» **Text segment**:
============================================================

If I were to cast this as a movie, I don't know that I could do much better than Julie Christie as my mother given Ms. Christie's recent triumph in Away From Her. Perhaps only because I recently saw this movie, but she embodied the vitality, intelligence and ambition of my mother in her prime and then went on to depict an unravelling. For my uncle Jerry, my mother's brother, to whom I owe much since he has really done much of the local care for Mom, I'd pick Tom Skerrit. For myself, probably Tom Hanks.
This post is also very dear to my heart since it is what first introduced me to Jasia and subsequently the entire gang of genea-bloggers.
Hands down, the best informational post for me was The Hidden - LGBT Family Members and Genealogy. Written back on October 17, 2007 when my blogging started to really pick up, this post doesn't win for what it explains about my family. It wins more for what it doesn't explain and how frustrating it can be to try to document the lives of family members who don't conform to the traditional family structures or relationships.
For me, selecting this one was quite easy and I think the post represents not only one of my best biographical sketches but writing it was a cathartic process not only for me but for my first cousin Debra Jackson VonRonn. In Kenny's Choice A Veterans Day Tribute, I tried to document the short life of my first cousin once removed, Sgt. Kenneth Von Ronn and his death in Iraq in January 2005. The post represented about a month's worth of research, interviews and writing and I hope that I've done Kenny's story justice. I later had the post published using Ancestry's publishing tool and sent the finished product to Kenny's mom who continues to cherish it to this day.
If a post were to include reviews such as "I laughed, I didn't cry, I mostly laughed" and reading the post caused one fellow genea-blogger to elicit stares at her local Panera store, then it has to be A Man With Dolls. Posted on December 7th, in the midst of the Advent Calendar of Christmas Memories, I wrote this as part of the Cabinet of Curiosities hosted by Tim at Walking the Berkshires. I tried not only to explain why my guest bedroom has a large grouping of antique porcelain dolls, but my unhealthy obsession with dolls as a small male child.

============================================================

» **Supplied records**:
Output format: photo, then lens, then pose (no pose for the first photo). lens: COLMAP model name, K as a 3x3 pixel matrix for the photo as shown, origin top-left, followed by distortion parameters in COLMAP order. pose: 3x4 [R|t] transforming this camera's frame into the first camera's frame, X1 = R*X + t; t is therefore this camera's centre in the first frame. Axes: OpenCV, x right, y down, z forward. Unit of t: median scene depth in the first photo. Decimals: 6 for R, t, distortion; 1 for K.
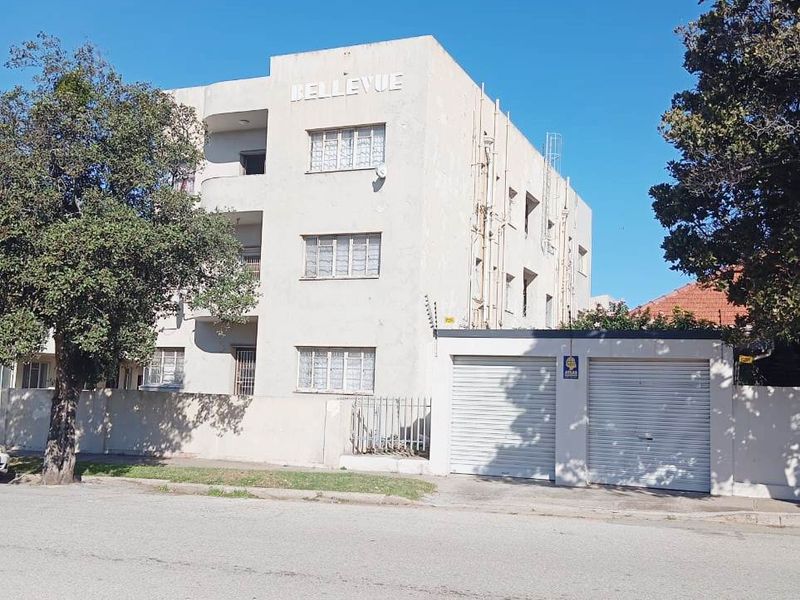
lens RADIAL K [[812.1, 0, 399.4], [0, 812.1, 304.5], [0, 0, 1]] dist [0.050285, 0.000000]
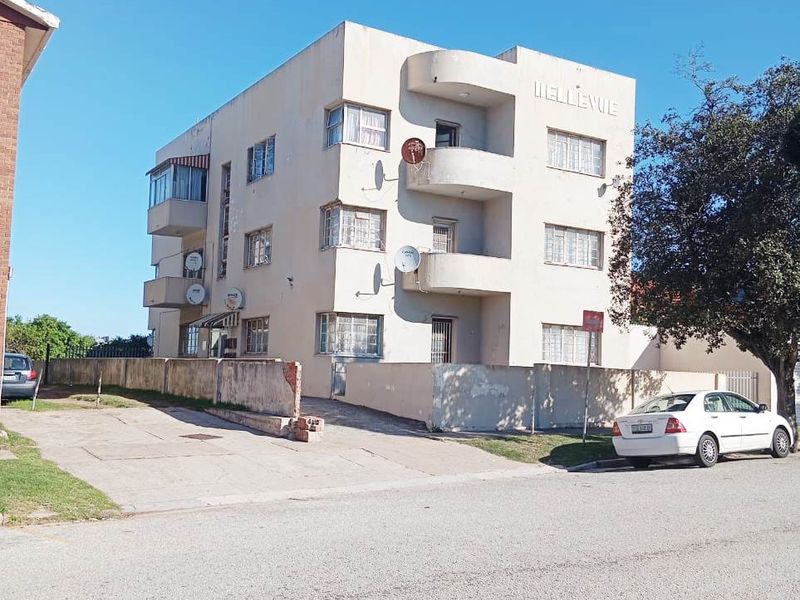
lens RADIAL K [[812.1, 0, 399.1], [0, 812.1, 296.9], [0, 0, 1]] dist [0.050285, 0.000000]
pose [[0.616376, 0.055621, 0.785485, -1.251757], [-0.096334, 0.995336, 0.005114, 0.032529], [-0.781537, -0.078821, 0.618859, 0.525345]]
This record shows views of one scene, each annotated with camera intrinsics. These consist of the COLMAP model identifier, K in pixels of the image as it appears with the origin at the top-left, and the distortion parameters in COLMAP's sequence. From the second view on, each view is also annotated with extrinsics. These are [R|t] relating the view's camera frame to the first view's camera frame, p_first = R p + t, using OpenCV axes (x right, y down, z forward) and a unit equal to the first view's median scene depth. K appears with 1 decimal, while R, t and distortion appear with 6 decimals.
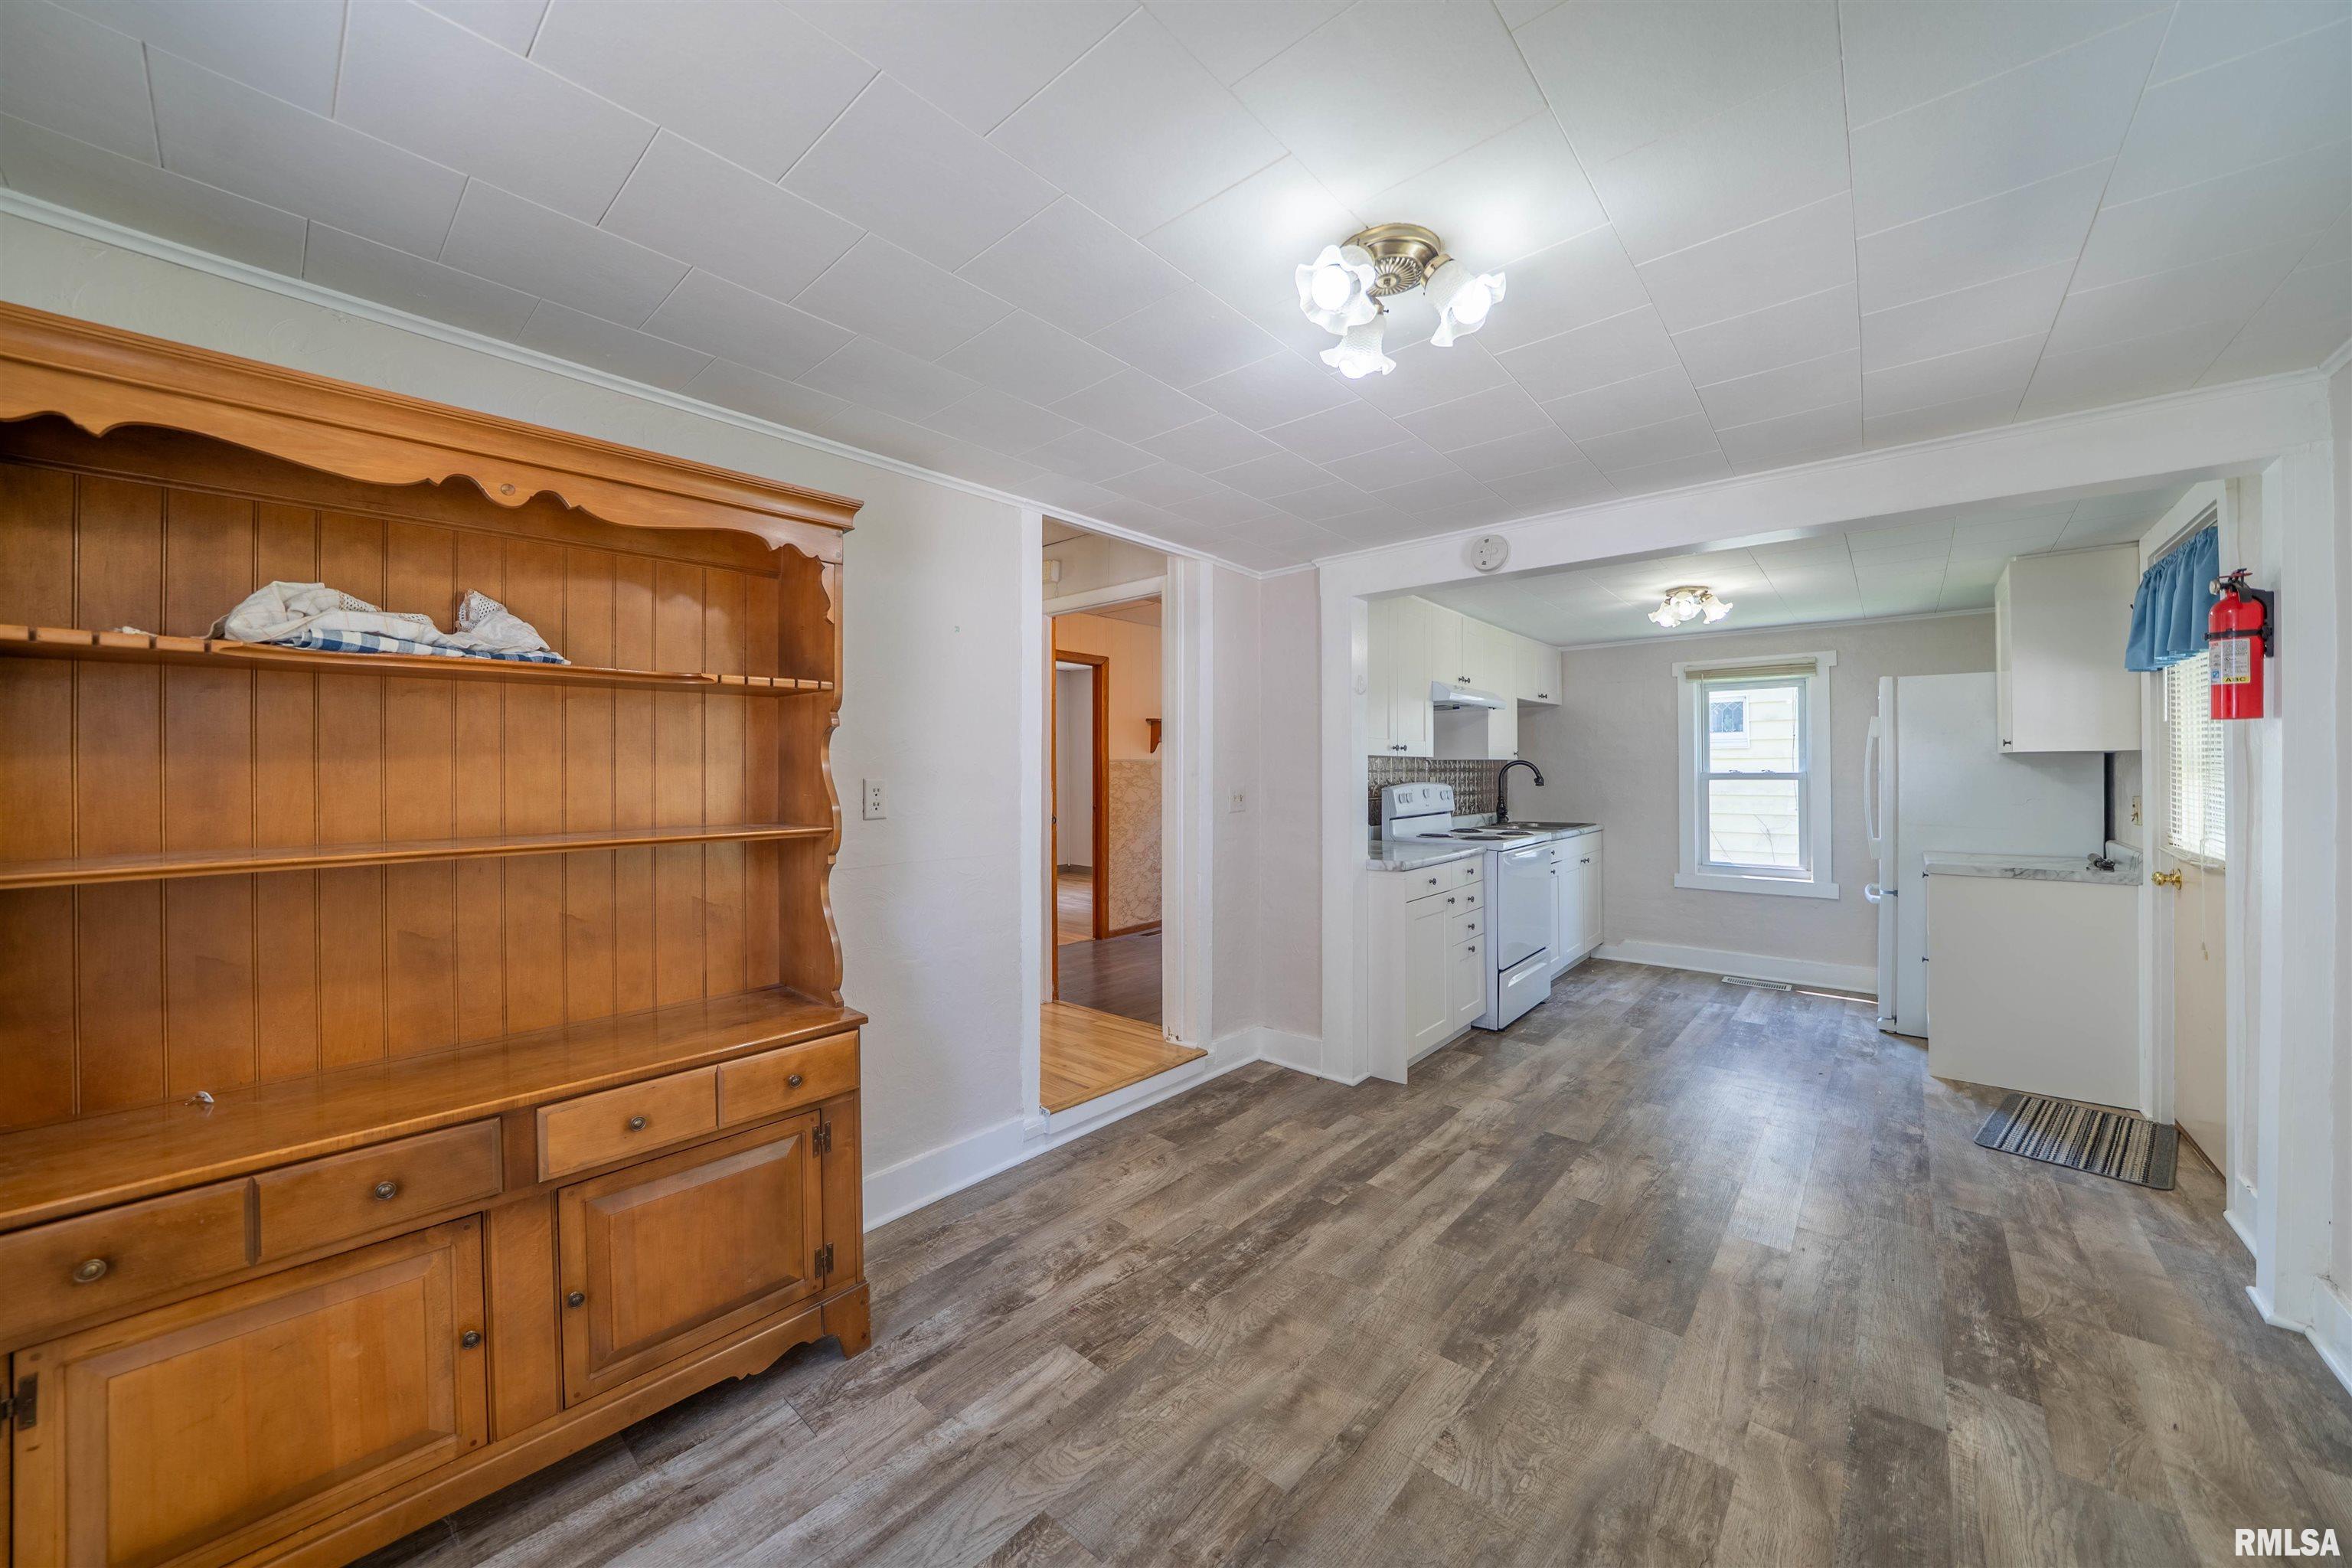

============================================================

» **Check your understanding**:
**1)** Decide whether each statement agrees with the blog excerpt. Answer yes or no for each, and quote the words from the blog excerpt that settle it: (a) The post on LGBT family members was written on October 17, 2007. (b) The post about Kenny took about a week of research and writing. (c) The writer would cast Tom Skerrit as uncle Jerry.
**2)** Output every line of the scene-photo entries as a numbered list, skipping blank lines. Do not include the pictures in your answer.
The blog excerpt and the entries have nothing to do with each other.

» **Results of the tasks**:
**1)**
(a) Yes: "Written back on October 17, 2007"
(b) No: "The post represented about a month's worth of research, interviews and writing"
(c) Yes: "For my uncle Jerry, my mother's brother, to whom I owe much since he has really done much of the local care for Mom, I'd pick Tom Skerrit."

**2)**
1. Output format: photo, then lens, then pose (no pose for the first photo). lens: COLMAP model name, K as a 3x3 pixel matrix for the photo as shown, origin top-left, followed by distortion parameters in COLMAP order. pose: 3x4 [R|t] transforming this camera's frame into the first camera's frame, X1 = R*X + t; t is therefore this camera's centre in the first frame. Axes: OpenCV, x right, y down, z forward. Unit of t: median scene depth in the first photo. Decimals: 6 for R, t, distortion; 1 for K.
2. lens RADIAL K [[812.1, 0, 399.4], [0, 812.1, 304.5], [0, 0, 1]] dist [0.050285, 0.000000]
3. lens RADIAL K [[812.1, 0, 399.1], [0, 812.1, 296.9], [0, 0, 1]] dist [0.050285, 0.000000]
4. pose [[0.616376, 0.055621, 0.785485, -1.251757], [-0.096334, 0.995336, 0.005114, 0.032529], [-0.781537, -0.078821, 0.618859, 0.525345]]
5. This record shows views of one scene, each annotated with camera intrinsics. These consist of the COLMAP model identifier, K in pixels of the image as it appears with the origin at the top-left, and the distortion parameters in COLMAP's sequence. From the second view on, each view is also annotated with extrinsics. These are [R|t] relating the view's camera frame to the first view's camera frame, p_first = R p + t, using OpenCV axes (x right, y down, z forward) and a unit equal to the first view's median scene depth. K appears with 1 decimal, while R, t and distortion appear with 6 decimals.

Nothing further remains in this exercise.